A typical Sentence Transformer model, such as Sentence-BERT (SBERT), is designed to generate dense, fixed-length vector representations (embeddings) for sentences or short texts. The architecture combines pre-trained transformer models like BERT with a pooling layer and fine-tuning strategies tailored for sentence-level semantics. Unlike standard BERT, which processes token pairs for tasks like classification, SBERT uses a Siamese or triplet network structure. This means input sentences are processed independently through the same transformer encoder, and their outputs are aggregated into sentence embeddings using pooling. The model is trained to optimize the similarity between embeddings of semantically related sentences.
The core components include a base transformer model (e.g., BERT, RoBERTa), a pooling layer, and a loss function. The base transformer processes input tokens, producing contextualized token embeddings. The pooling layer then aggregates these token-level embeddings into a single sentence vector. Common pooling methods include taking the mean of all token embeddings (mean pooling), using the [CLS] token’s embedding, or applying max pooling. For example, SBERT often uses mean pooling, which averages the output embeddings of all tokens in the sentence. This approach captures the overall semantic content better than relying solely on the [CLS] token, which was shown to underperform for sentence-level tasks in early BERT models. After pooling, the sentence embeddings are normalized (e.g., using L2 normalization) to stabilize training and improve similarity comparisons.

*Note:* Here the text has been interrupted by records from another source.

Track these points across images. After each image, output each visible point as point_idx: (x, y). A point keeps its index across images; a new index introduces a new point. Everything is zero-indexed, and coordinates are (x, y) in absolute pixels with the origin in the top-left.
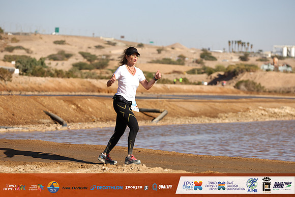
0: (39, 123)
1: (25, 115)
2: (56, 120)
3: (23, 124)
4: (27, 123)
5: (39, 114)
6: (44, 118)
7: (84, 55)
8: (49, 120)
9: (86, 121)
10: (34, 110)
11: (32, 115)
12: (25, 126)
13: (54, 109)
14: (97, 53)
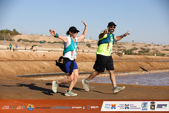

Training involves fine-tuning the model with objectives that enforce semantic similarity. For instance, SBERT might use a triplet loss, where the model learns to minimize the distance between an anchor sentence and a positive example (semantically similar) while maximizing the distance to a negative example (dissimilar). Alternatively, a contrastive loss or cosine similarity loss can be used, depending on the task. For example, in the original SBERT paper, the model was trained on Natural Language Inference (NLI) datasets, where sentence pairs are labeled as entailment, contradiction, or neutral. The model optimizes a softmax classifier over these labels, indirectly learning embeddings that cluster similar sentences. This architecture’s effectiveness stems from its ability to produce embeddings that preserve semantic relationships, enabling efficient similarity comparisons via cosine distance—a key advantage over computationally expensive methods like cross-encoder re-ranking.